- Take an empty bowl, as well as the attachments of the hand/stand mixer that you will be using. Keep them in the freezer for about 10 minutes.
- Take a rectangular tray/cake tin (preferably square/rectangle) and a flat baking tray/storage container. Line them with parchment paper. Ensure you line the edges of the cake tin with parchment paper too.
- Break the Parle-G biscuits into two halves.
- Into a food processor/blender, add in your halved Parle-G biscuits and some (about 2/3) of the condensed milk. Blend until it forms a smooth paste. Set aside when you are done.
- Remove the bowl and attachments from the freezer. Insert the attachments to your hand/stand mixer so it is ready to use.
- Pour the cream into the chilled bowl and use the hand/stand mixer to beat. Beat until you see stiff peaks. This should take about 3-5 minutes.

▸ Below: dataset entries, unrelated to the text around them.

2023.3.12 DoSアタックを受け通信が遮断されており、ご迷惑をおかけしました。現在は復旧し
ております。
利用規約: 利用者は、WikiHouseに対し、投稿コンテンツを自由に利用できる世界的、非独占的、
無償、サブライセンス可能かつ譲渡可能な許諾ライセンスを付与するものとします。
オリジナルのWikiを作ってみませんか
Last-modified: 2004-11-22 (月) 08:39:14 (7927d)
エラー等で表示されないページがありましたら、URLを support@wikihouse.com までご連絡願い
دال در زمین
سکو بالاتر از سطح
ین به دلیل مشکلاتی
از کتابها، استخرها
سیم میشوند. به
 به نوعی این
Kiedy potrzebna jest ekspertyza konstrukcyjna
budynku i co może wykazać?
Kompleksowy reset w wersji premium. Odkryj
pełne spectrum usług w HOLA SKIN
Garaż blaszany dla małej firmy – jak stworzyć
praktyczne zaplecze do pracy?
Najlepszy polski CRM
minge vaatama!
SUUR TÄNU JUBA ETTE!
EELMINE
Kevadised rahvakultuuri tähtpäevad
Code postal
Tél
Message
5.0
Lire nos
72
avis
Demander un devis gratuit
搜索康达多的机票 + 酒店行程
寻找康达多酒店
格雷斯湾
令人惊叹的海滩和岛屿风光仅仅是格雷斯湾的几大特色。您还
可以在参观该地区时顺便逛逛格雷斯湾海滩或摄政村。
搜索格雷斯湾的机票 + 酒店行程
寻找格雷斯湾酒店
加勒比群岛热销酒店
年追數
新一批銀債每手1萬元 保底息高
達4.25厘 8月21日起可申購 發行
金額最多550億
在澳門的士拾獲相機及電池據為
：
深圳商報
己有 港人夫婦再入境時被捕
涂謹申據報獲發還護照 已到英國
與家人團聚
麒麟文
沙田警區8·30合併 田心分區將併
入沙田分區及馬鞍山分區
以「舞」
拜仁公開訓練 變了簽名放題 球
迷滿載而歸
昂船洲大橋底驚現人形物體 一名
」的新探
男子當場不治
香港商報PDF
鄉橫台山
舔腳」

- Add in the prepared Parle-G paste, remaining condensed milk, cardamom and cinnamon into the bowl. Beat once more until everything is well incorporated. This shouldn’t take more than a minute.
- Using a ladle or a spoon, transfer the ice-cream mixture into the lined rectangular tray.
- Spread the ice-cream with the help of a spatula. Make sure the top surface is flat so that the sandwiches look perfect.
- Cover the tray with aluminium foil and keep it in the freezer for about 24 hours for it to set.
- Once set, remove the tray from the freezer. Remove the set ice-cream by lifting the parchment paper from the pan.
- Cover the entire top surface of the ice-cream slab with Parle-G biscuits. Gently press the biscuits so they stick onto the ice-cream. Leave a small gap between each biscuit, so that it is easy to cut through the ice-cream.
- Cut through the ice-cream, making small rectangular bars, using the biscuit as a guide/outline. Dip the knife in hot water and wipe it with a tissue/towel before every cut to help you cut the bars easily and get smooth edges.
- Place the bars in the freezer for about 15-20 minutes before you work on the other side.
- Remove the ice-cream bars from the freezer. With the help of a roti turner or knife, lift them one at a time and put another biscuit on the bottom/other side. Once you have sandwiched it together, place it on the lined flat baking tray or your storage container.
- Repeat the steps with the remaining bars.
- Place the tray/storage container in the freezer for another 12-24 hours before serving.
- Ensure your double/heavy cream and condensed milk is cold before starting.
- For this recipe, I used a 32 cm x 22 cm rectangular tray to make ice-cream sandwiches that were about 3.5 cm thick (the ice-cream bars were about 2.5 cm thick).
- The number of whole Parle-G biscuits you will need in this recipe will depend on the thickness of your ice-cream bars. If you make thicker ice-cream bars, you will need fewer biscuits and vice-versa.
- You can use this recipe to make around 25 Parle-G ice-cream sandwiches however, if you want, you can make a few sandwiches and serve the rest of the ice-cream in a bowl or using a waffle cone.